Thursday, September 15, 2011

TFH 9/15: The Royal Air Force

What General Weygand called the Battle of France is over. I expect that the Battle of Britain is about to begin. Upon this battle depends the survival of Christian civilization. Upon it depends our own British life, and the long continuity of our institutions and our Empire. The whole fury and might of the enemy must very soon be turned on us. Hitler knows that he will have to break us in this Island or lose the war. -- Winston Churchill, June 18, 1940.
Throughout the summer of 1940, the Battle of Britain raged over the skies of our mother nation. Hitler's goal was to destroy what remained of Britain's defenses after the disaster in France, particularly the Royal Air Force.

On September 15, 1940, Nazi Germany's Luftwaffe launched a massive air attack on London with the goal of drawing out the fighters of the Royal Air Force, destroying them, and establishing air superiority over the British Isles in preparation for invasion.

1,120 Nazi aircraft - 500 bombers and 620 escorting fighters - stormed the skies. All that stood before them were 630 fighters of the RAF's Fighter Command.
These were the days of Britain standing alone - and they stood valiantly. The brave pilots of the RAF beat back  the Nazi assault, and convinced Hitler that the invasion of Britain - Operation Sealion - was impossible.

The gallantry of the RAF was not lost on Churchill. On August 20, 1940 he delivered one of his most famous speeches, "The Few":
The great air battle which has been in progress over this Island for the last few weeks has recently attained a high intensity.
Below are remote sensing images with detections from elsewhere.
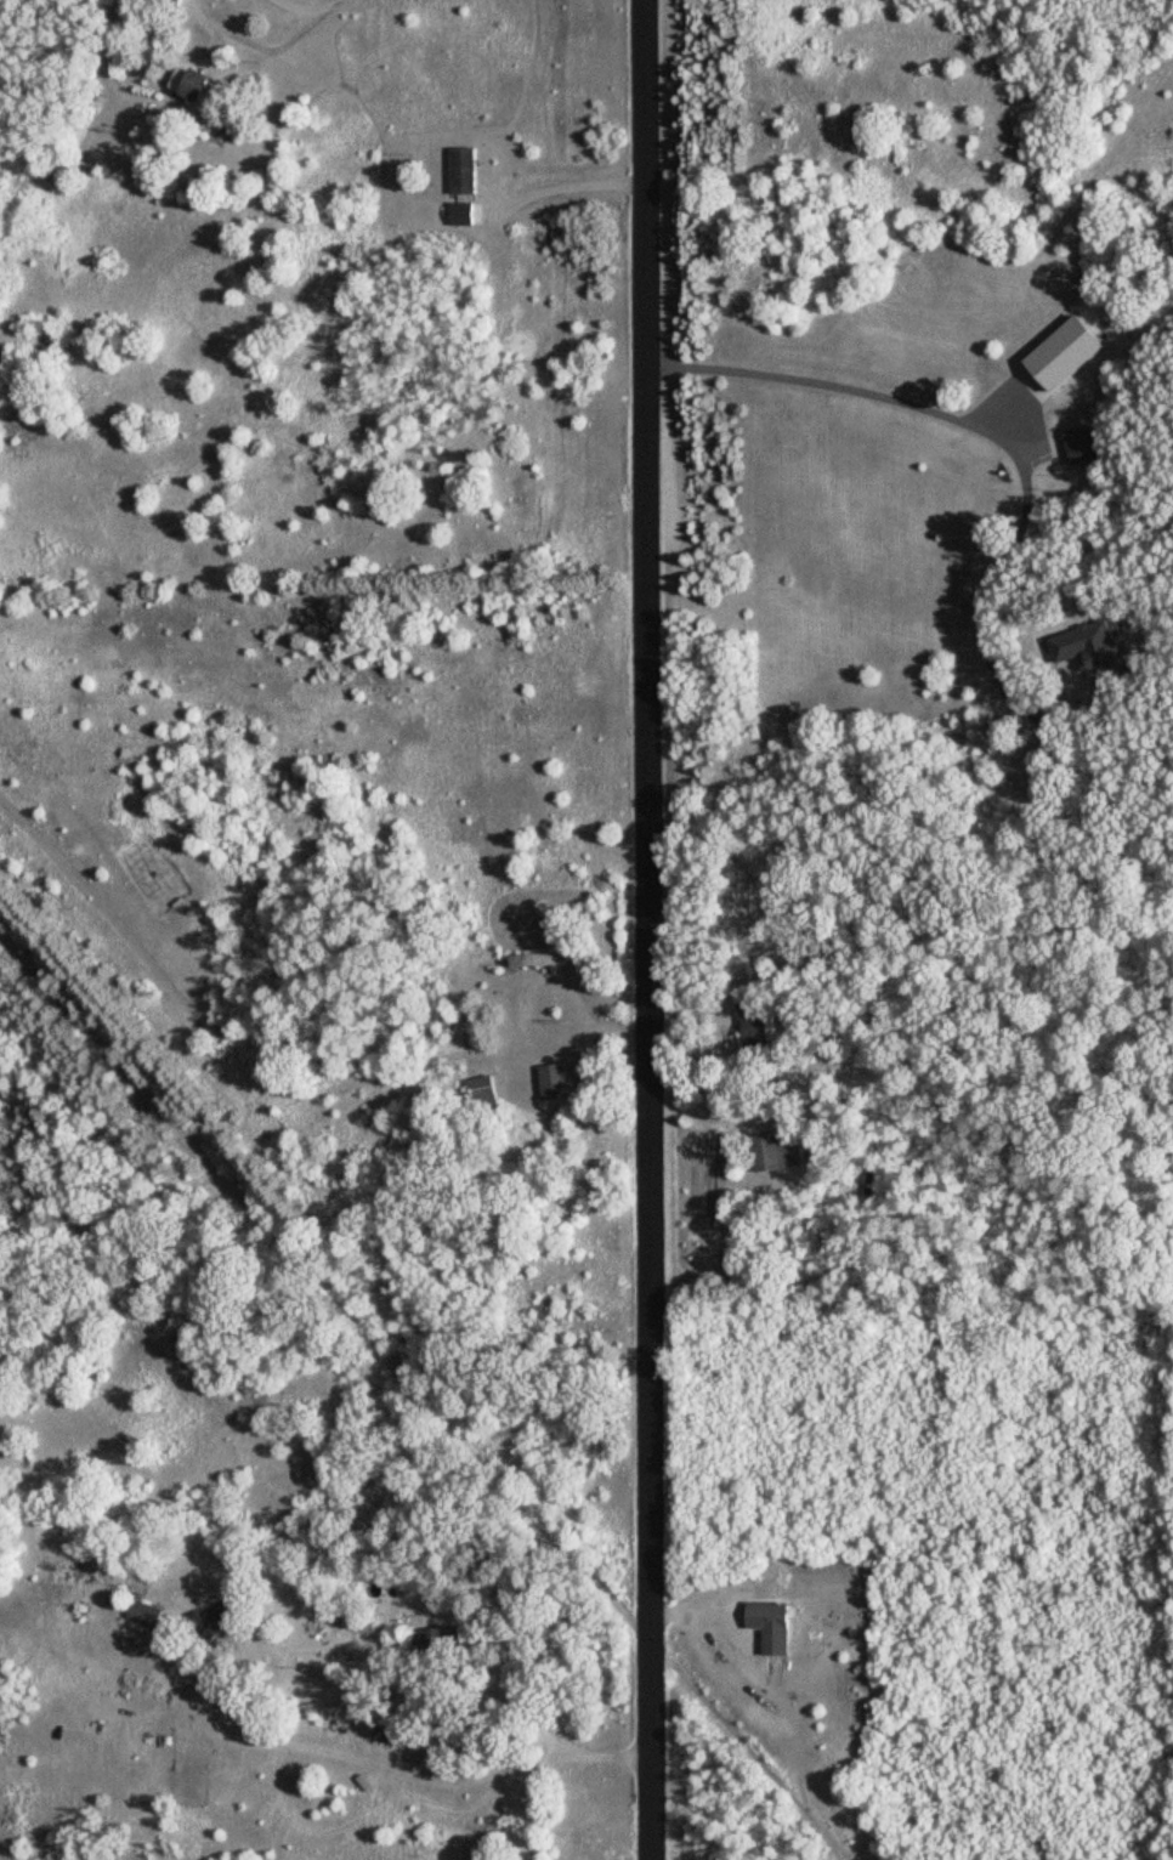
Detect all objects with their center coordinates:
building: (170, 2)
road: (321, 4)
road: (294, 5)
road: (249, 45)
building: (197, 84)
building: (462, 171)
road: (561, 187)
building: (462, 213)
road: (986, 430)
building: (1081, 446)
building: (1094, 648)
road: (644, 930)
building: (534, 960)
building: (754, 1025)
building: (553, 1082)
building: (482, 1093)
building: (771, 1152)
building: (145, 1613)
building: (772, 1625)
building: (437, 1641)
road: (746, 1750)
road: (407, 1776)

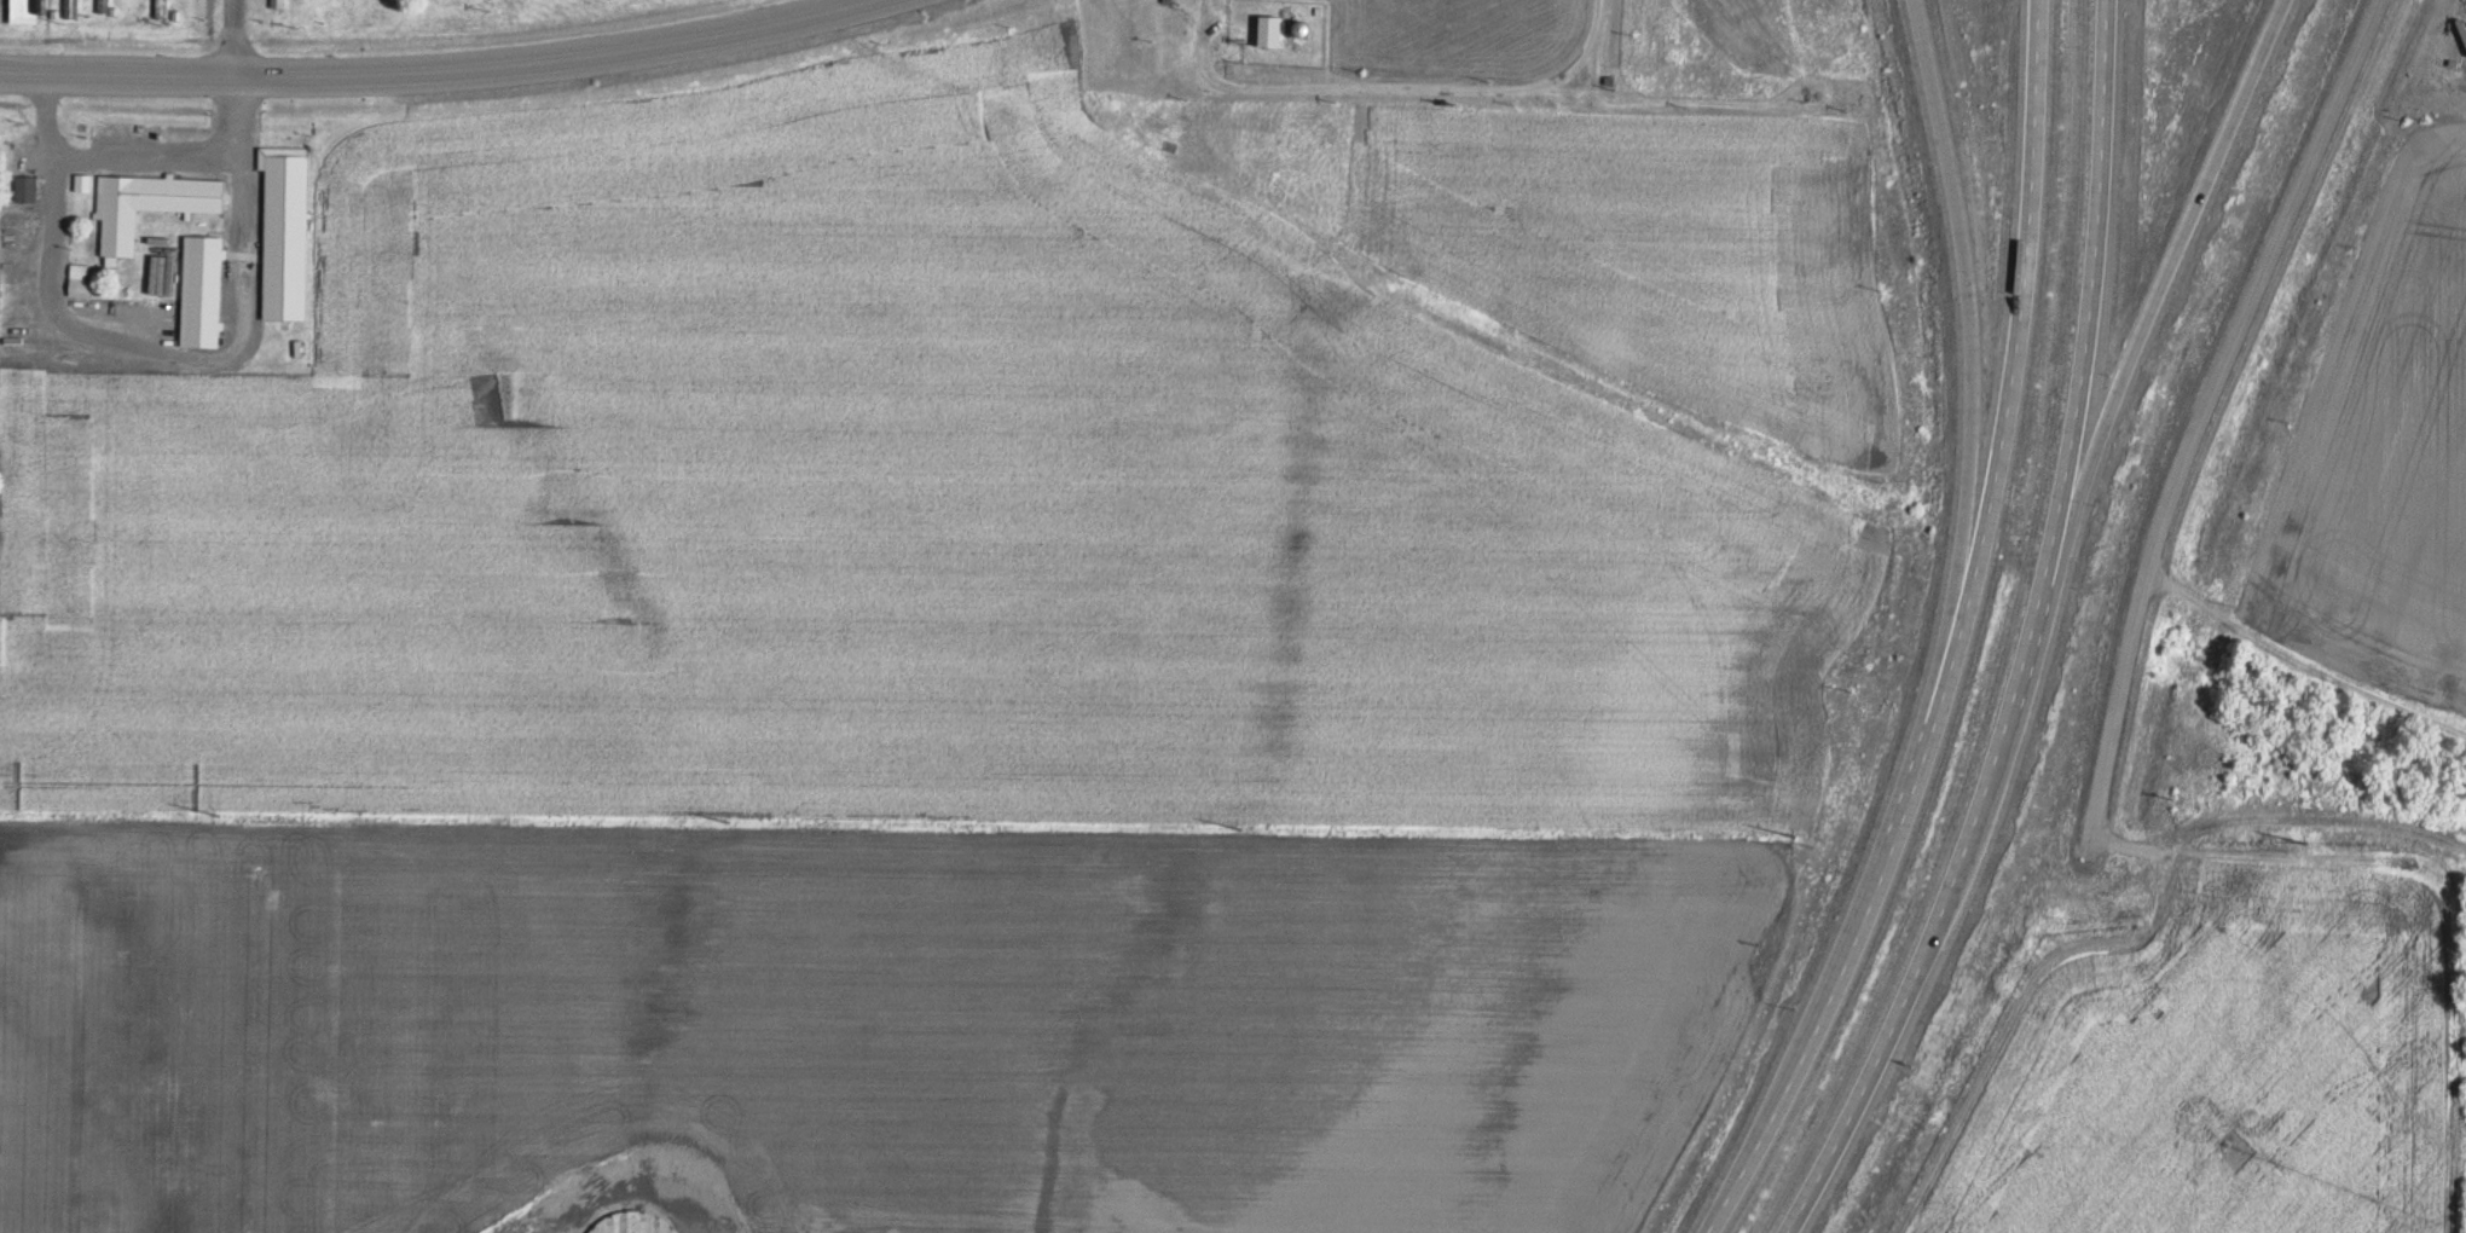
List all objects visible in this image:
building: (106, 6)
building: (74, 8)
building: (164, 8)
building: (287, 10)
building: (29, 11)
building: (341, 11)
building: (380, 11)
building: (314, 12)
building: (1276, 29)
road: (435, 69)
building: (186, 134)
building: (87, 181)
building: (152, 203)
building: (291, 241)
building: (206, 289)
road: (2149, 312)
road: (1968, 392)
road: (2210, 417)
road: (2036, 635)
road: (1961, 640)

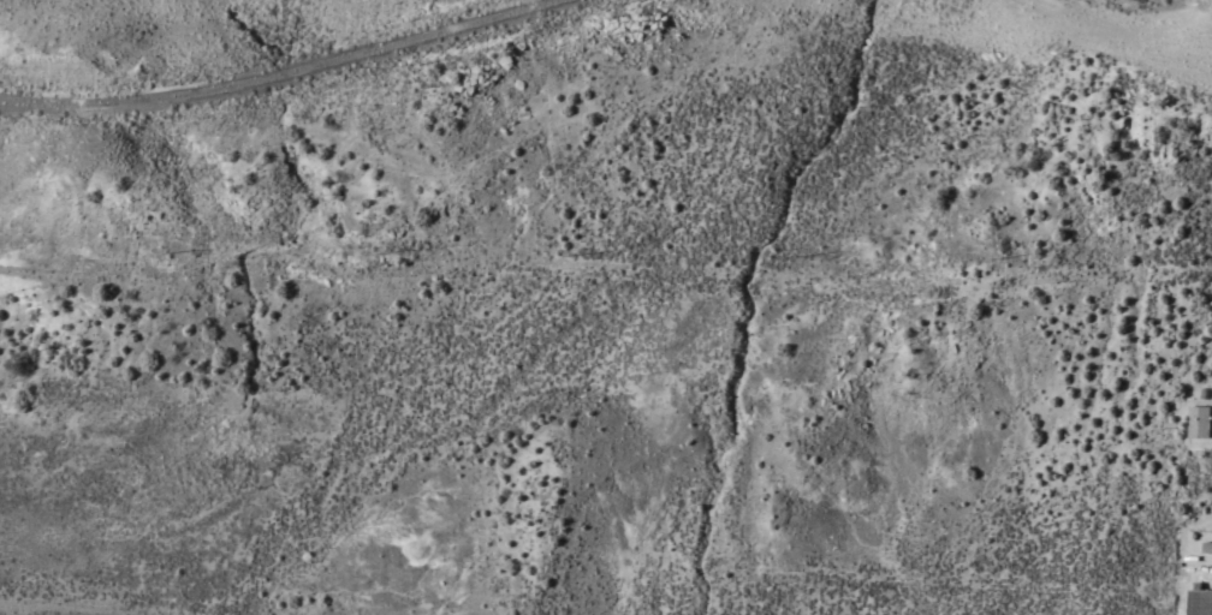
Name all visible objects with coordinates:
railway: (1092, 30)
railway: (283, 74)
building: (1199, 423)

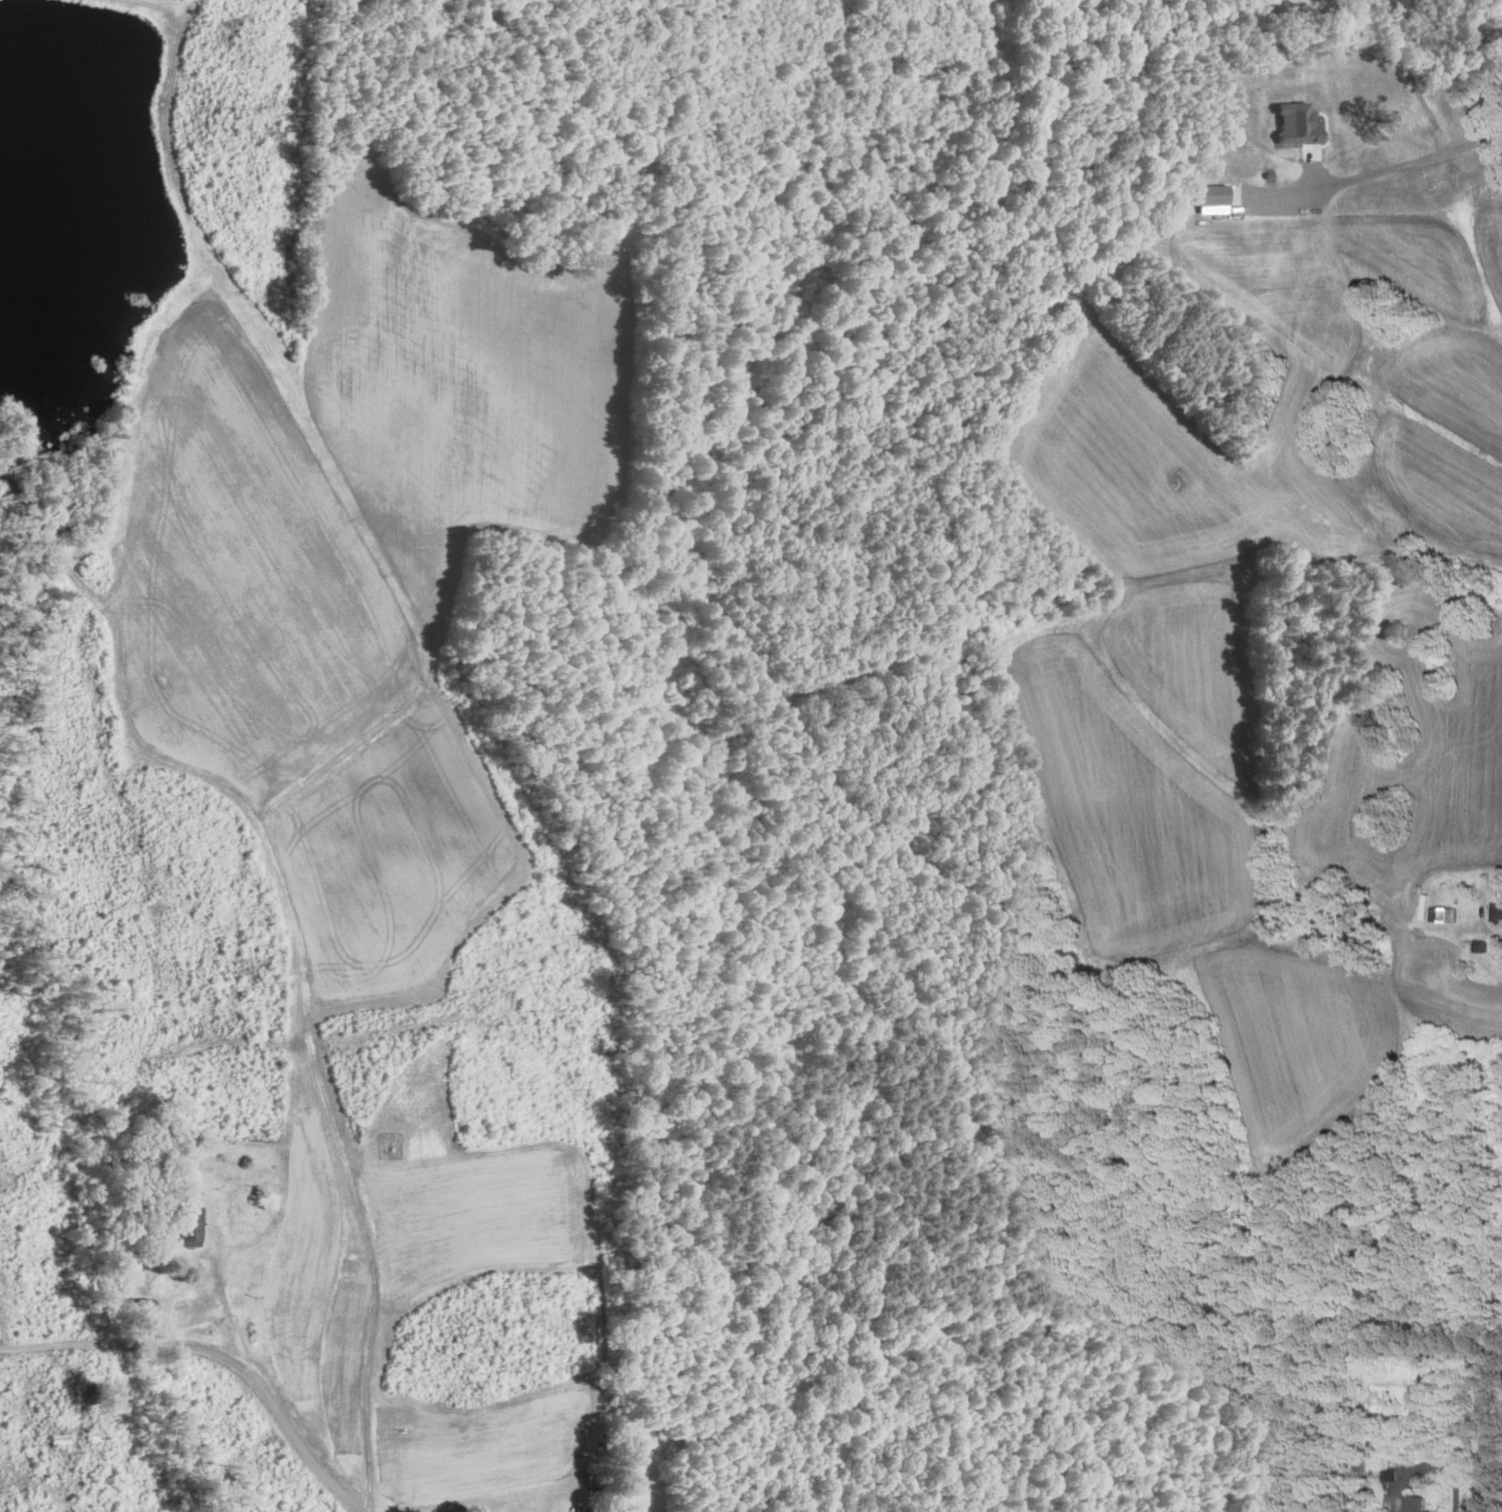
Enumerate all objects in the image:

It is too soon to attempt to assign limits either to its scale or to its duration. ...
The enemy is, of course, far more numerous that we are. But our new production [of aircraft] already, as I am advised, largely exceeds his [Hitler's], and the American production is only just beginning to flow in....We believe that we shall be able to continue the air struggle indefinitely...
The gratitude of every home in our Island, in our Empire, and indeed throughout the world, except in the abodes of the guilty, goes out to the British airmen who, undaunted by odds, unwearied in their constant challenge and mortal danger, are turning the tide of the world war by their prowess and by their devotion. Never in the field of human conflict was so much owed by so many to so few.
This day is celebrated as Battle of Britain Day in our mother nation, and we cheer all those who defended the skies against tyranny throughout the air battle. A finest hour indeed!